The Business’s First Open Supply Device for Software program Provide Chain Safety
To assist organizations adopting the CIS steerage, Aqua launched Chain-Bench. Chain-Bench scans the DevOps stack from supply code to deployment and simplifies compliance with safety laws, requirements, and inner insurance policies to make sure groups can persistently implement software program safety controls and greatest practices.
“Constructing software program at scale requires sturdy governance of the software program provide chain, and robust governance requires efficient instruments. That is the place we noticed a possibility so as to add worth,” stated Eylam Milner, Director Argon Know-how, Aqua Safety. “We needed to leverage our experience in software program provide chain safety to assist construct vital steerage for certainly one of trade’s most urgent challenges, in addition to a free, accessible device to assist different organizations adhere to it. The work doesn’t cease right here. We’ll proceed working with CIS to refine this steerage, in order that organizations worldwide can profit from stronger safety practices.”
To study extra in regards to the CIS Software program Provide Chain Safety Information, go to the CIS WorkBench. To obtain Chain-Bench, go to GitHub.

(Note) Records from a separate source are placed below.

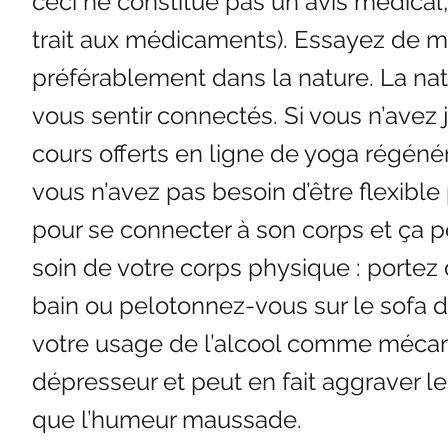
ceci ne constitue pas un avis médical
trait aux médicaments). Essayez de m
préférablement dans la nature. La natu
vous sentir connectés. Si vous n’avez 
cours offerts en ligne de yoga régéné
vous n’avez pas besoin d’être flexible
pour se connecter à son corps et ça 
soin de votre corps physique : portez
bain ou pelotonnez-vous sur le sofa d
votre usage de l’alcool comme mécan
dépresseur et peut en fait aggraver le
que l’humeur maussade.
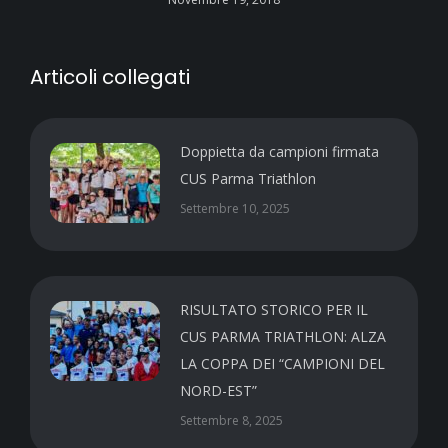
Articoli collegati
Doppietta da campioni firmata
CUS Parma Triathlon
Settembre 10, 2025
RISULTATO STORICO PER IL
CUS PARMA TRIATHLON: ALZA
LA COPPA DEI “CAMPIONI DEL
NORD-EST”
Settembre 8, 2025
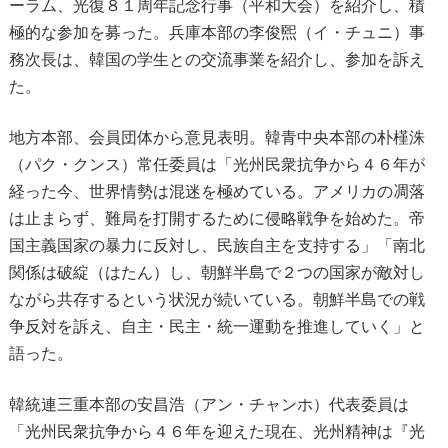
ーラム、光復８１周年記念行事（平和大会）を紹介し、積
極的な参加を募った。兵庫本部の李俊煕（イ・チュニ）事
務次長は、韓国の学生との交流事業を紹介し、参加を訴え
た。
地方本部、会員団体から意見表明。韓青中央本部の朴槿洙
（パク・クンス）常任委員は「光州民衆抗争から４６年が
経った今、世界情勢は混迷を極めている。アメリカの凋落
は止まらず、難局を打開するために侵略戦争を始めた。帝
国主義国家の暴力に反対し、民族自主を支持する」「南北
関係は破綻（はたん）し、朝鮮半島で２つの国家が敵対し
ながら共存するという状況が続いている。朝鮮半島での戦
争反対を訴え、自主・民主・統一運動を推進していく」と
語った。
韓統連三重本部の安昌浩（アン・チャンホ）代表委員は
「光州民衆抗争から４６年を迎えた現在、光州精神は『光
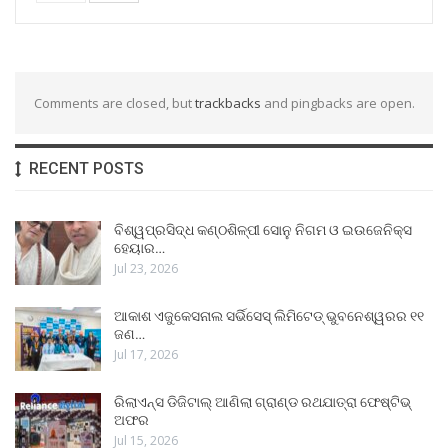
Comments are closed, but
trackbacks
and pingbacks are open.
RECENT POSTS
ବିଶ୍ୱପ୍ରସିଦ୍ଧ କଣ୍ଠଶିଳ୍ପୀ ସୋନୁ ନିଗମ ଓ ଇଉଜେନିକ୍ସ
ହେୟାର…
Jul 23, 2026
ଆକାଶ ଏଜୁକେସନାଲ ସର୍ଭିସେସ୍ ଲିମିଟେଡ୍ ଭୁବନେଶ୍ୱରର ୧୧
ଜଣ…
Jul 17, 2026
ରିଲାଏନ୍ସ ଡିଜିଟାଲ୍ ଆଣିଲା ଗ୍ରାଣ୍ଡ ରଥଯାତ୍ରା ଫେଷ୍ଟିଭ୍
ଅଫର
Jul 15, 2026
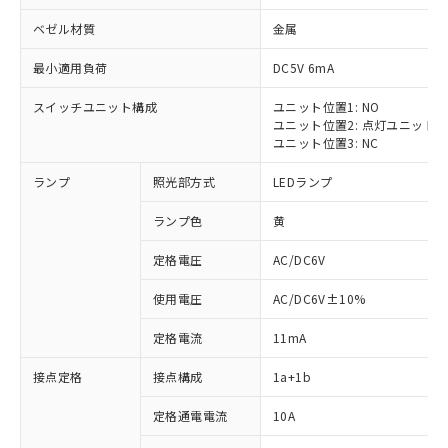
ベゼル材質
金属
最小適用負荷
DC5V 6mA
スイッチユニット構成
ユニット位置1: NO
ユニット位置2: 点灯ユニット
ユニット位置3: NC
ランプ
照光部方式
LEDランプ
ランプ色
黄
※1 対応状況
定格電圧
AC/DC6V
対応済み：EU RoHS指令（10物質）の
使用電圧
AC/DC6V±10%
非含有に対応した製品が提供可能な商品で
す。
定格電流
11mA
対応予定：EU RoHS指令（10物質）の非含
ご利用条件
有に対応した製品に切り替える予定のある
接点定格
接点構成
1a+1b
商品です。
対応予定なし：EU RoHS指令（10物質）の
定格通電電流
10A
以下の条件をお読みいただき、同意のうえ
非含有に非対応の商品で、対応品を出す予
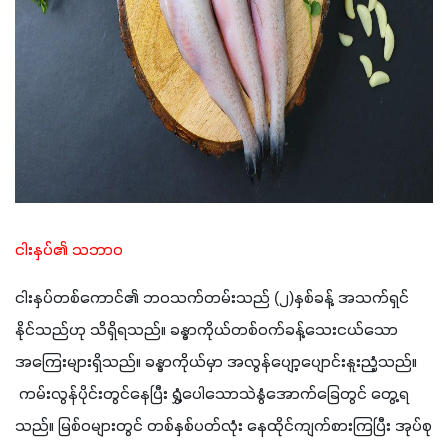
ငါးနှပ်၏ သဘာဝ
ငါးနှပ်တစ်ကောင်၏ ဘဝသက်တမ်းသည် (၂)နှစ်ခန့် အသက်ရှင်
နိုင်သည်ဟု သိရှိရသည်။ ခန္ဓာကိုယ်တစ်ဝက်ခန့်သေးငယ်သော 
အကြေးများရှိသည်။ ခန္ဓာကိုယ်မှာ အလွန်ပျော့ပျောင်းနူးညံ့သည်။
 ကမ်းလွန်ပိုင်းတွင်နေပြီး ရွှံ့ပေါသောသဲနွံအောက်ခြေတွင် တွေ့ရ
သည်။ မြစ်ဝများတွင် တစ်နှစ်ပတ်လုံး နေထိုင်ကျက်စားကြပြီး အုပ်စု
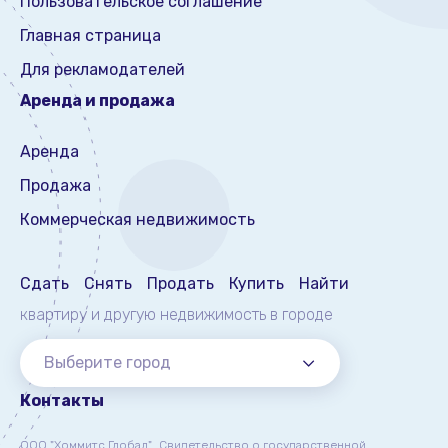
Пользовательское соглашение
Главная страница
Для рекламодателей
Аренда и продажа
Аренда
Продажа
Коммерческая недвижимость
Сдать
Снять
Продать
Купить
Найти
квартиру и другую недвижимость
в городе
Выберите город
Контакты
ООО "Хоммитс Глобал",
Свидетельство о государственной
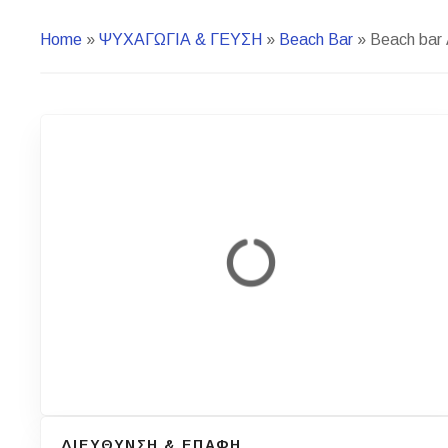
Home
»
ΨΥΧΑΓΩΓΙΑ & ΓΕΥΣΗ
»
Beach Bar
»
Beach bar 
ΔΙΕΥΘΥΝΣΗ & ΕΠΑΦΗ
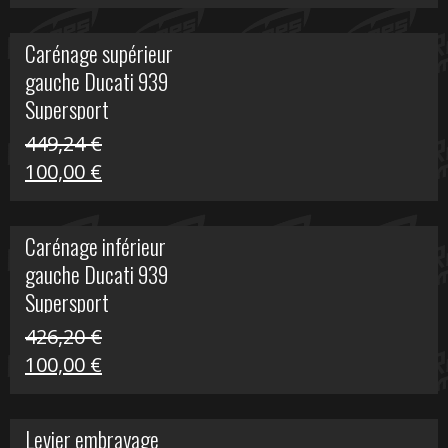
prix
prix
initial
actuel
Carénage supérieur
était :
est :
gauche Ducati 939
449,24 €.
100,00 €.
Supersport
449,24
€
Le
Le
100,00
€
prix
prix
initial
actuel
Carénage inférieur
était :
est :
gauche Ducati 939
449,24 €.
100,00 €.
Supersport
426,20
€
Le
Le
100,00
€
prix
prix
initial
actuel
Levier embrayage
était :
est :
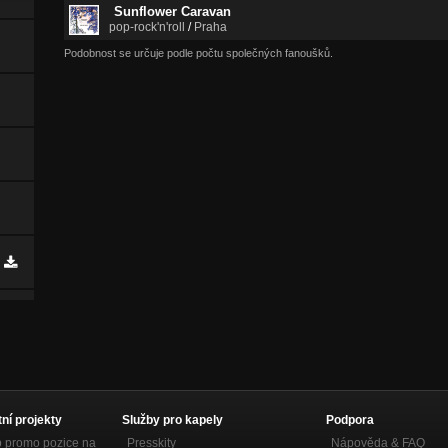
Sunflower Caravan
pop-rock'n'roll
/
Praha
Podobnost se určuje podle počtu společných fanoušků.
tní projekty
Služby pro kapely
Podpora
p promo pozice na
Presskity
Nápověda &
FAQ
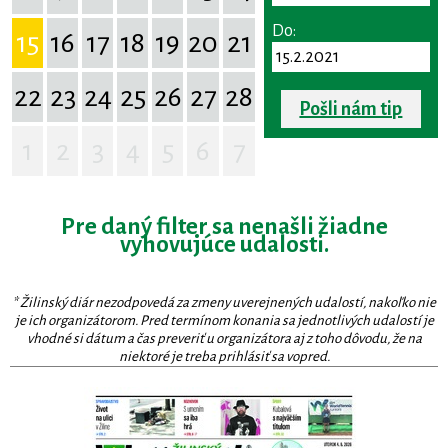
Do:
15
16
17
18
19
20
21
22
23
24
25
26
27
28
Pošli nám tip
1
2
3
4
5
6
7
Pre daný filter sa nenašli žiadne
vyhovujúce udalosti.
* Žilinský diár nezodpovedá za zmeny uverejnených udalostí, nakoľko nie
je ich organizátorom. Pred termínom konania sa jednotlivých udalostí je
vhodné si dátum a čas preveriť u organizátora aj z toho dôvodu, že na
niektoré je treba prihlásiť sa vopred.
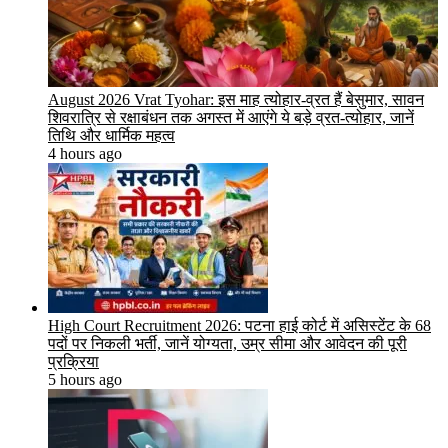
August 2026 Vrat Tyohar: इस माह त्योहार-व्रत हैं बेसुमार, सावन
शिवरात्रि से रक्षाबंधन तक अगस्त में आएंगे ये बड़े व्रत-त्योहार, जानें
तिथि और धार्मिक महत्व
4 hours ago
High Court Recruitment 2026: पटना हाई कोर्ट में असिस्टेंट के 68
पदों पर निकली भर्ती, जानें योग्यता, उम्र सीमा और आवेदन की पूरी
प्रक्रिया
5 hours ago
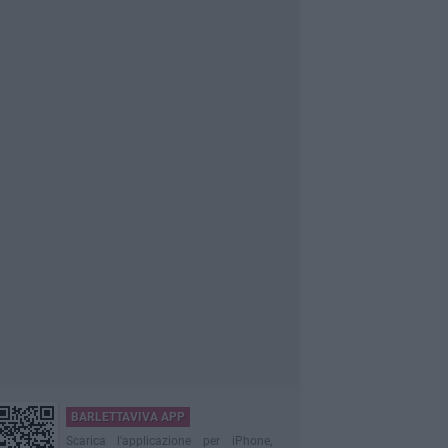
BARLETTAVIVA APP
Scarica l'applicazione per iPhone,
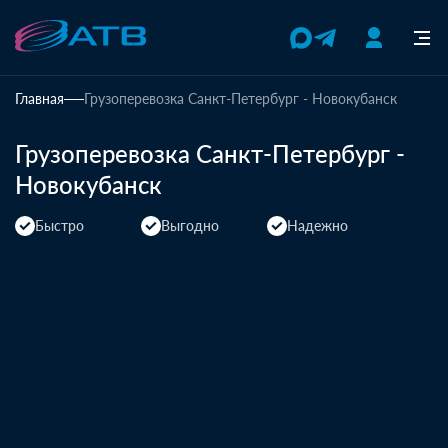
Главная
Грузоперевозка Санкт-Петербург - Новокубанск
Грузоперевозка Санкт-Петербург -
Новокубанск
Быстро
Выгодно
Надежно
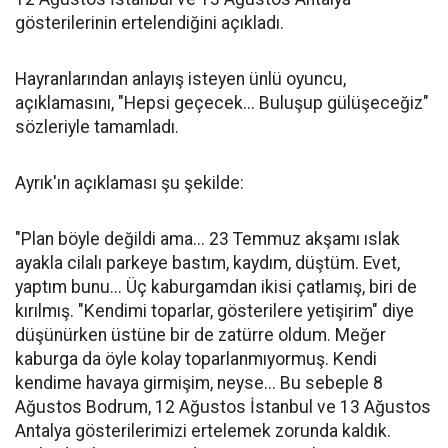
gösterilerinin ertelendiğini açıkladı.
Hayranlarından anlayış isteyen ünlü oyuncu,
açıklamasını, "Hepsi geçecek... Buluşup gülüşeceğiz"
sözleriyle tamamladı.
Ayrık'ın açıklaması şu şekilde:
"Plan böyle değildi ama... 23 Temmuz akşamı ıslak
ayakla cilalı parkeye bastım, kaydım, düştüm. Evet,
yaptım bunu... Üç kaburgamdan ikisi çatlamış, biri de
kırılmış. "Kendimi toparlar, gösterilere yetişirim" diye
düşünürken üstüne bir de zatürre oldum. Meğer
kaburga da öyle kolay toparlanmıyormuş. Kendi
kendime havaya girmişim, neyse... Bu sebeple 8
Ağustos Bodrum, 12 Ağustos İstanbul ve 13 Ağustos
Antalya gösterilerimizi ertelemek zorunda kaldık.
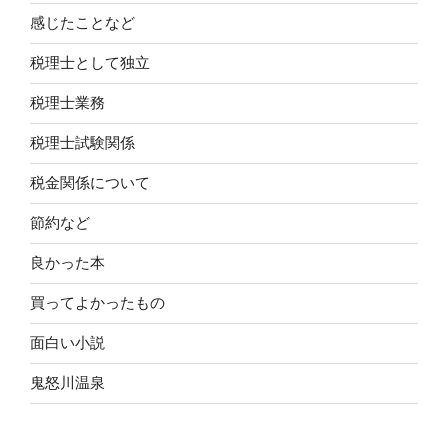
感じたことなど
税理士として独立
税理士業務
税理士試験関係
税金関係について
節約など
良かった本
買ってよかったもの
面白い小説
鬼怒川温泉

About Middle for Web Safety, Inc. (CIS®)
The Middle for Web Safety, Inc. (CIS®) makes the related world a safer place for individuals, companies, and governments via our core competencies of collaboration and innovation. We’re a community-driven nonprofit, liable for the CIS Essential Safety Controls® and CIS Benchmarks™, globally acknowledged greatest practices for securing IT programs and knowledge. We lead a world neighborhood of IT professionals to constantly evolve these requirements and supply services and products to proactively safeguard towards rising threats. Our CIS Hardened Photographs® present safe, on- demand, scalable computing environments within the cloud. CIS is residence to the Multi-State Info Sharing and Evaluation Middle® (MS-ISAC®), the trusted useful resource for cyber menace prevention, safety, response, and restoration for U.S. State, Native, Tribal, and Territorial (SLTT) authorities entities, and the Elections Infrastructure Info Sharing and Evaluation Middle® (EI-ISAC®), which helps the quickly altering cybersecurity wants of U.S. election places of work. To study extra, go to CISecurity.org or observe us on Twitter: @CISecurity.
About Aqua Safety
Aqua Safety stops cloud native assaults. Because the pioneer and largest pure-play cloud native safety firm, Aqua helps clients unlock innovation and construct the way forward for their enterprise. The Aqua Platform is the trade’s most built-in Cloud Native Utility Safety Platform (CNAPP) securing the complete software lifecycle via prevention, detection and response. Based in 2015, Aqua is headquartered in Boston, MA and Ramat Gan, IL with Fortune 1000 clients in over 40 international locations. For extra data, go to www.aquasec.com.